Consigne A: Condensez le paragraphe de l'extrait qui commence par « Traditionnellement, les démolitions » en conservant ses faits principaux.
Consigne B: Modifiez, s'il vous plaît, le passage de l'extrait allant de « Cette honteuse descente » jusqu'à « centaines de Palestiniens. » inclus, en remplaçant « bulldozers » par « pelleteuses ».
Consigne C:
Répondez brièvement à ces questions sur l'extrait :
(i) Il y a combien de temps Donald Trump est-il arrivé à la Maison Blanche ?
(ii) À qui Israël aurait-il dû céder la « Zone C » il y a vingt ans ?
(iii) Dans quelle zone les démolitions de Sur Baher ont-elles eu lieu ?

Extrait choisi:
Par Jonathan Cook
Les événements récents ont mis en lumière non seulement la manière dont Israël intensifie sa brutalité envers les Palestiniens sous son autorité, mais aussi la complicité perverse avec ses actions que manifestent les gouvernements occidentaux.
L’arrivée de Donald Trump à la maison blanche il y a deux ans et demi a enhardi Israël comme jamais auparavant, lui laissant toute liberté de déchaîner de nouvelles vagues de violences dans les territoires occupés.
Les états occidentaux non seulement ferment les yeux sur ces atrocités, mais apportent un soutien actif en contribuant à réduire au silence quiconque ose les dénoncer.
Cela crée rapidement un engrenage infernal : plus Israël viole le droit international, plus l’occident réprime les critiques, et plus Israël profite de son impunité.
Cette honteuse descente aux enfers a été illustrée de manière frappante la semaine dernière lorsque des centaines de soldats israéliens, dont un grand nombre masqué, lourdement armés ont fait une descente dans un quartier de Sur Baher, à la périphérie de Jérusalem. Des dizaines de maisons furent détruites à l’aide d’explosifs et de bulldozers, jetant à la rue plusieurs centaines de Palestiniens.
Au cours de l’opération, une force extrême a été utilisée à l’encontre des résidents, ainsi que des volontaires internationaux qui se trouvaient là dans l’espoir désespéré que leur présence dissuaderait l’emploi de la violence. Des enregistrements vidéo montrent les soldats se réjouissant et célébrant tandis qu’ils rasaient le quartier.
La destruction des maisons est depuis longtemps un horrible attribut de l’occupation belligérante d’Israël, mais il y a cette fois ci des raisons supplémentaires de s’inquiéter.
Traditionnellement, les démolitions ont lieu sur les deux-tiers de la Cisjordanie placés temporairement sous contrôle israélien par les Accords d’Oslo. C’est déjà suffisamment grave ; Israël aurait dû céder ce qui est appelé « Zone C » à l’Autorité palestinienne il y a vingt ans. Au lieu de cela il fait la chasse aux Palestiniens de cette zone pour faire place aux colonies juives illégales.
Mais les démolitions de Sur Baher ont eu lieu en «Zone A», territoire attribué par Oslo au futur gouvernement des Palestiniens, en prélude à la création d’un État palestinien. Israël n’est censé y exercer aucune responsabilité d’urbanisme ou de sécurité.
Les Palestiniens craignent à juste titre qu’Israël n’ait créé un dangereux précédent, l’annulation des Accords d’Oslo, qui peut un jour être utilisée pour expulser plusieurs autres milliers de Palestiniens du territoire sous contrôle de l’AP.

Données étudiées:
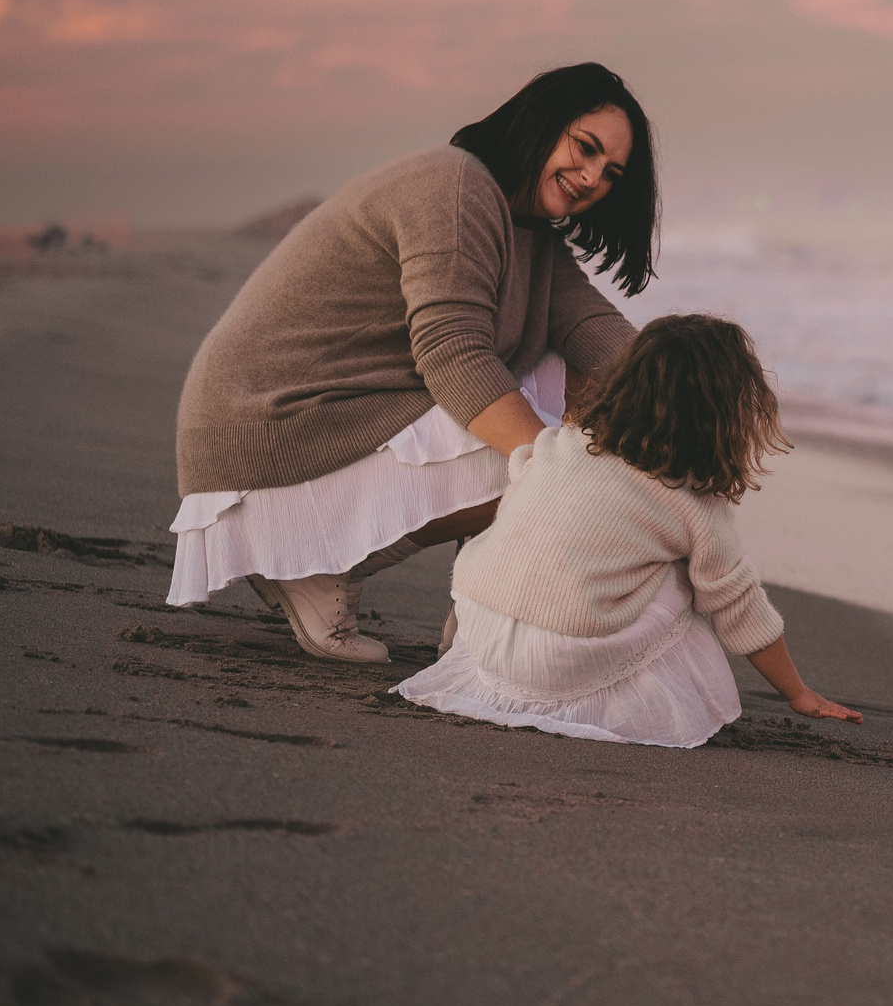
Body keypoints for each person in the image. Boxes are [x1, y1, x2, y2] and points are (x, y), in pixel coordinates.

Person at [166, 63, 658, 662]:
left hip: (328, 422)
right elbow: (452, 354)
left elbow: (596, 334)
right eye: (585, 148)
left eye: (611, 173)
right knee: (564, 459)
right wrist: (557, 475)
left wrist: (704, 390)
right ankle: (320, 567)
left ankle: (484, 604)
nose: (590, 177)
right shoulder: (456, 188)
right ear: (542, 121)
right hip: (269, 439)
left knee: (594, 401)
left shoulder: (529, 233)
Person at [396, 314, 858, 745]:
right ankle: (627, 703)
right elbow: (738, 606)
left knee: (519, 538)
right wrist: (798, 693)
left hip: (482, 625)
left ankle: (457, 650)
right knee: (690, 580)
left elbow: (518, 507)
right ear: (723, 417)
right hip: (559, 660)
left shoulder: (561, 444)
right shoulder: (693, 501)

Solution A: Les démolitions se produisent d'ordinaire dans les deux tiers de la Cisjordanie placés provisoirement sous contrôle israélien par les Accords d'Oslo. Cette « Zone C » aurait dû être cédée à l'Autorité palestinienne il y a vingt ans. Israël en chasse au contraire les Palestiniens pour faire place aux colonies juives illégales.

Solution B:
Cette honteuse descente aux enfers a été illustrée de manière frappante la semaine dernière lorsque des centaines de soldats israéliens, dont un grand nombre masqué, lourdement armés ont fait une descente dans un quartier de Sur Baher, à la périphérie de Jérusalem. Des dizaines de maisons furent détruites à l’aide d’explosifs et de pelleteuses, jetant à la rue plusieurs centaines de Palestiniens.

Solution C:
(i) Il y a deux ans et demi.
(ii) À l'Autorité palestinienne.
(iii) En « Zone A ».